1 pkg. (24 oz.) Vanilla Almond Bark
48 mini marshmallows
2 tsp. blue sugar crystals
2 tsp. pink sugar crystals
green and yellow food coloring
1 pkg. (11 oz.) Vanilla Sugar Wafers

Melt almond bark according to package directions. I like to melt mine in an oven-safe bowl over a simmering pot of water (do not let water touch the base of the bowl). 

While almond bark melts, make marshmallow flower petals. Cut each in half at a diagonal. Dip the cut side into sugar crystals, making equal amount of blue and pink flower petals.
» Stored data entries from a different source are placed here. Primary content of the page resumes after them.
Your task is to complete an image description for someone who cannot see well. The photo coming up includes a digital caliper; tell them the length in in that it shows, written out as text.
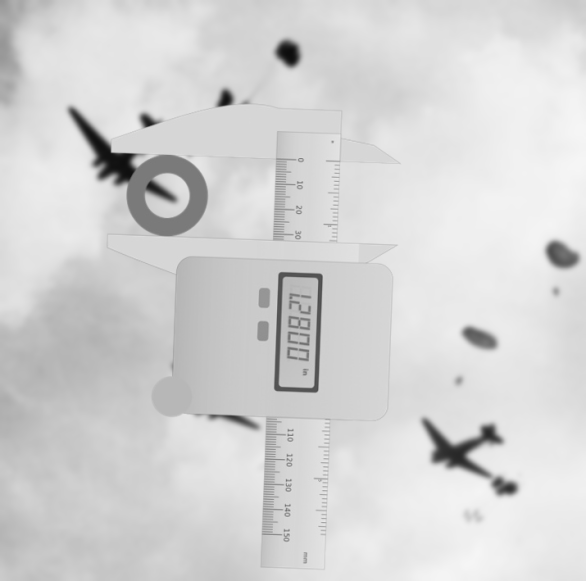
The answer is 1.2800 in
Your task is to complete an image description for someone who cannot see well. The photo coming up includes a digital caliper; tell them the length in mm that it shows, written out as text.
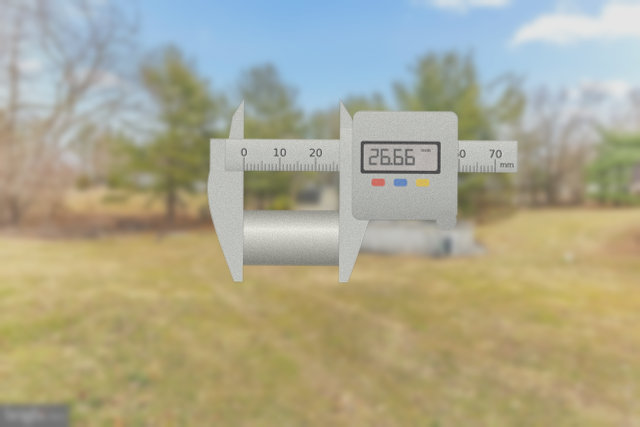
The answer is 26.66 mm
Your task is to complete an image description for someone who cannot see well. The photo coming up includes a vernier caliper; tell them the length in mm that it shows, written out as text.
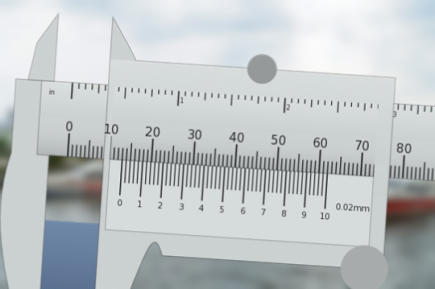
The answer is 13.0 mm
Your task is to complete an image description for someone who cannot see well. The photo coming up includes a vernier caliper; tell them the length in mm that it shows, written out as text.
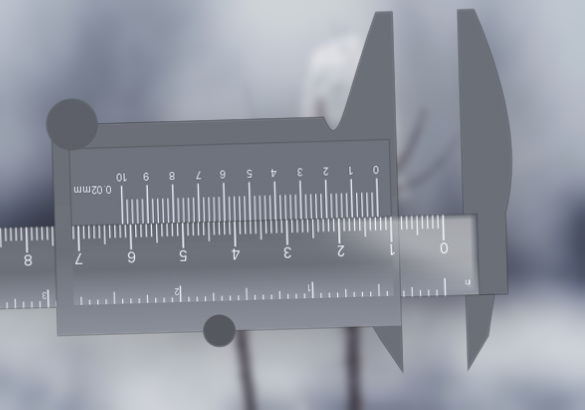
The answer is 12.5 mm
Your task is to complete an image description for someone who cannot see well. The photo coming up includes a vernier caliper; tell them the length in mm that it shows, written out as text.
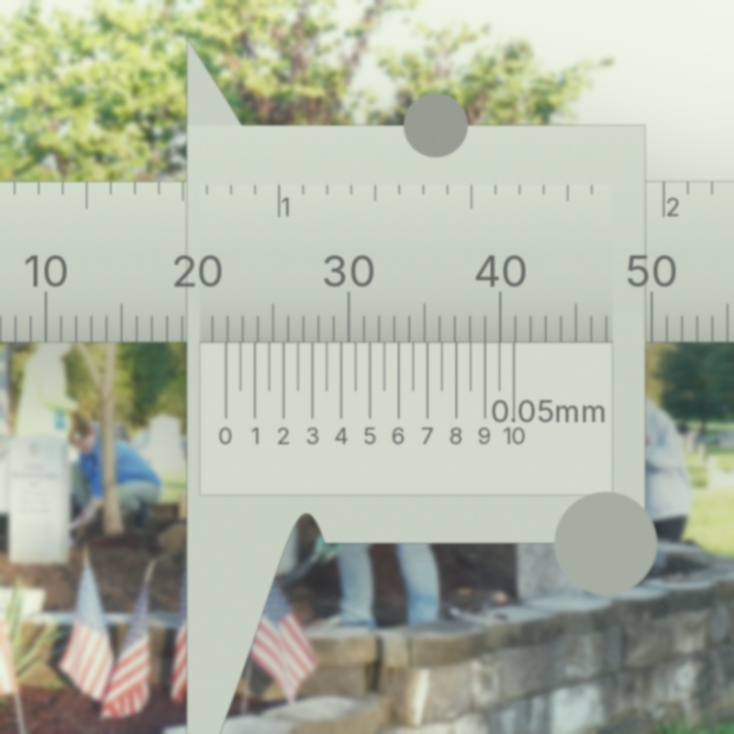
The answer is 21.9 mm
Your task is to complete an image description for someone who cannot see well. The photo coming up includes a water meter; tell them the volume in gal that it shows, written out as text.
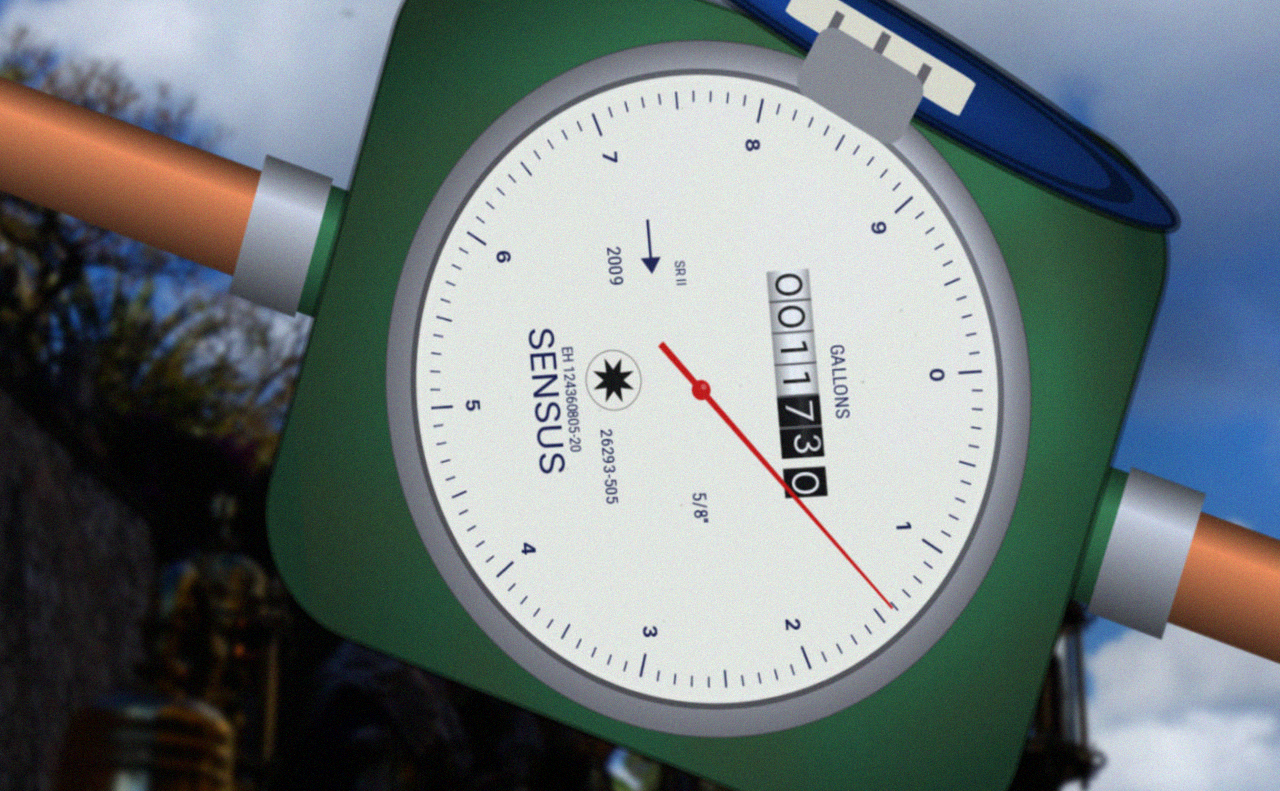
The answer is 11731.4 gal
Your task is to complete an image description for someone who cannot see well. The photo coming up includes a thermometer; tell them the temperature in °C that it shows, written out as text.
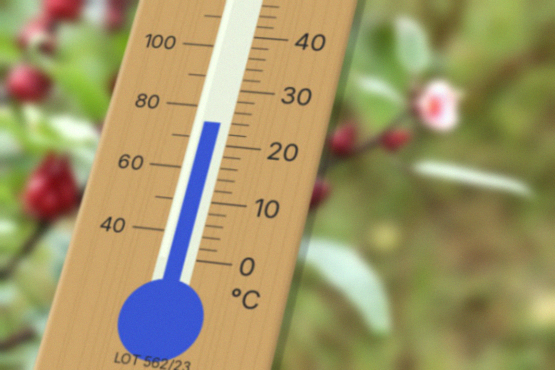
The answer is 24 °C
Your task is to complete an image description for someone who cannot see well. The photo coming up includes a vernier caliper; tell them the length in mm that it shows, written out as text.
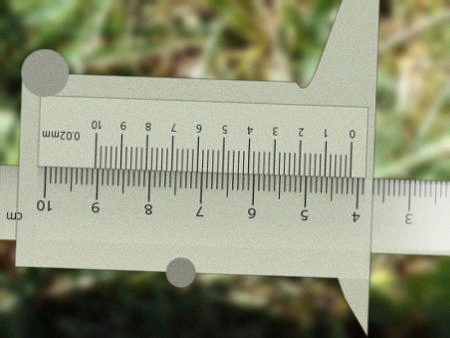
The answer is 41.5 mm
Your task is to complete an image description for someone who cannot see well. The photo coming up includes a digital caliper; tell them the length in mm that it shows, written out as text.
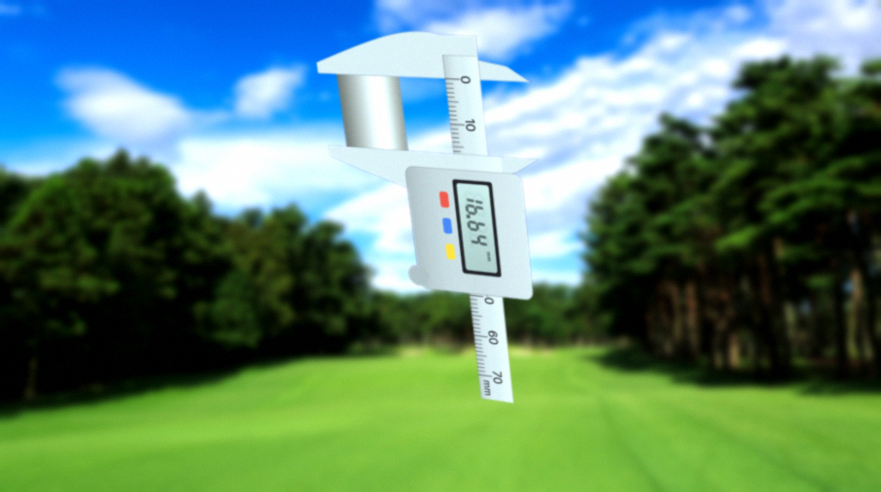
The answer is 16.64 mm
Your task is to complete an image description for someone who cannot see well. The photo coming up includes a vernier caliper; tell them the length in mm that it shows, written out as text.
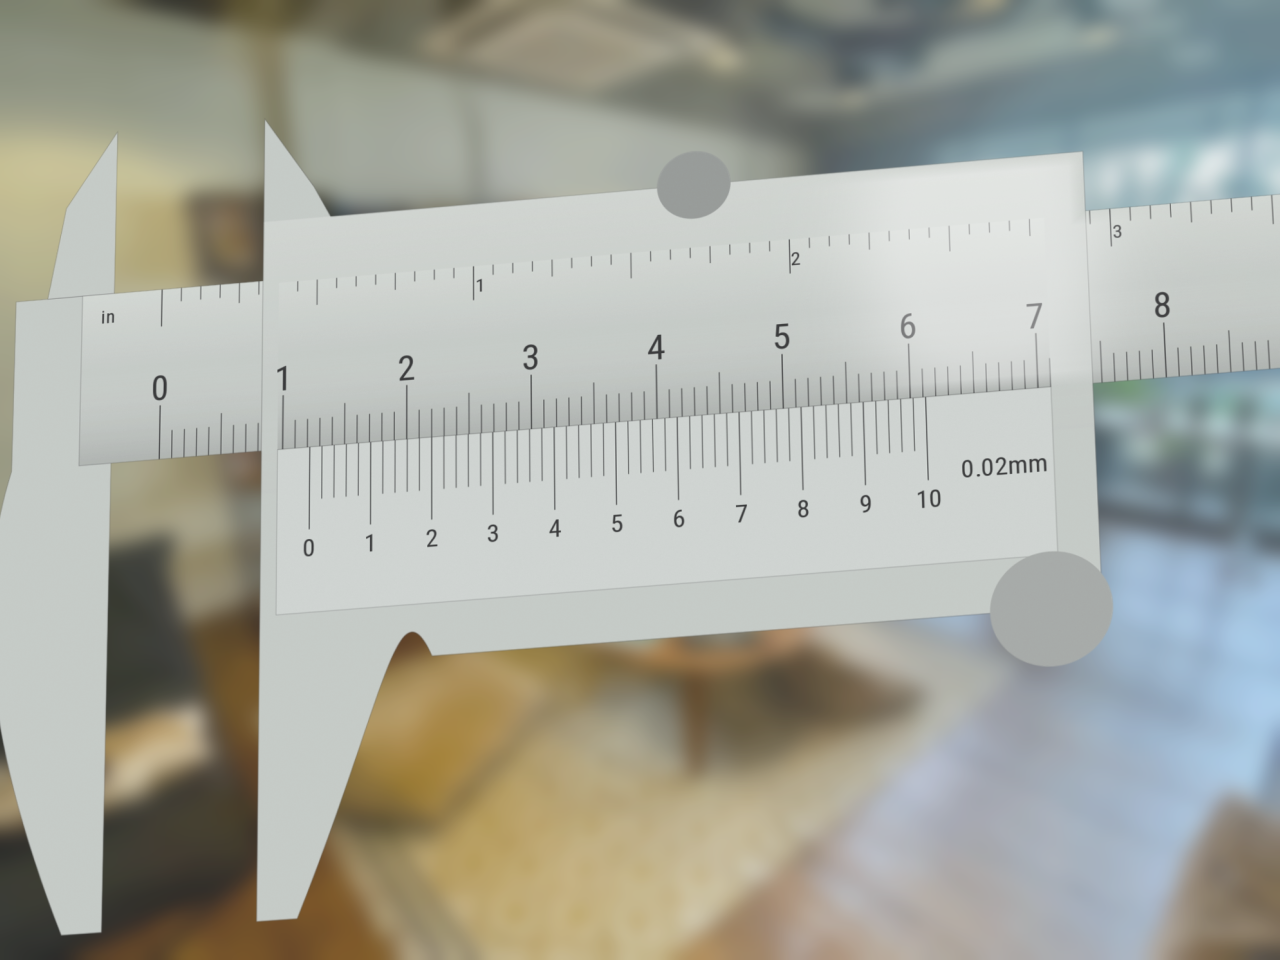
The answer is 12.2 mm
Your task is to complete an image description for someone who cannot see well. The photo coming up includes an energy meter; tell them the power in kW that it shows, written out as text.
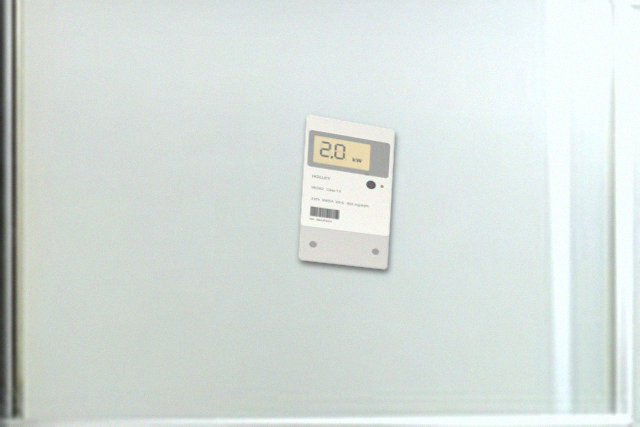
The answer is 2.0 kW
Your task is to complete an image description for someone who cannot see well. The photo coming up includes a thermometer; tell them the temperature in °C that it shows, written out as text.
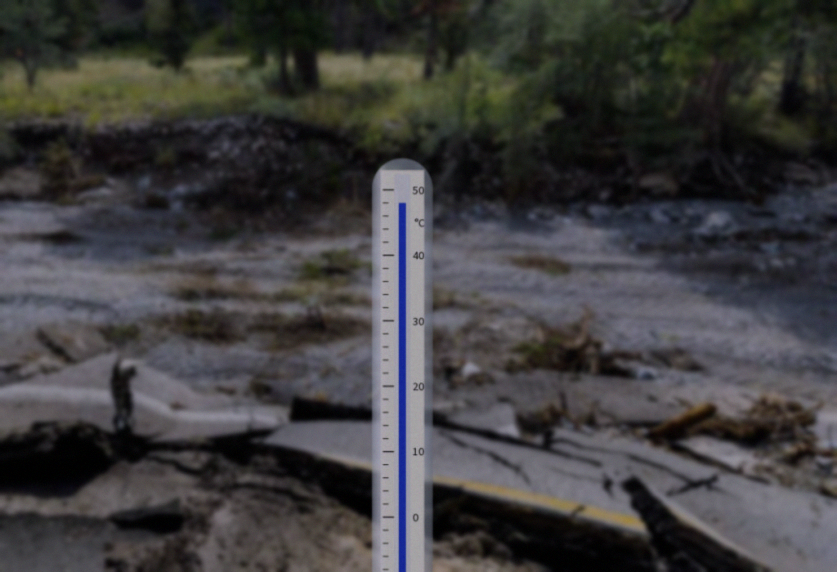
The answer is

Knife cutting marshmallow 

Marshmallow flower petals


Once the almond bark has melted, remove 3 tablespoons and place in a small microwaveable bowl. Set aside. Add enough green food coloring to the remaining almond bark in the bowl to obtain desired shade. Stir until well blended and smooth.

Line a large baking sheet with parchment paper. Set aside. Working one at a time, dip and coat sugar wafer into melted almond bark. Remove with a fork, allowing excess almond bark to drip back into bowl. Place cookie on parchment-lined baking sheet. Place three marshmallow flower petals in the center to form a flower. Repeat dipping wafers and adding flower petals until almond bark or wafers are gone.

Microwave the reserved almond bark for about 10 seconds or until melted. Add and blend a couple drops (or more) of yellow food coloring to obtain desired color. Place almond bark in the corner a small zip lock bag and twist closed. Cut about 1/4" off the tip of the corner. Pipe a small drop in the center of each flower. Optional, shave off excess dripping on the cookies with a sharp knife. Makes about 32 cookies.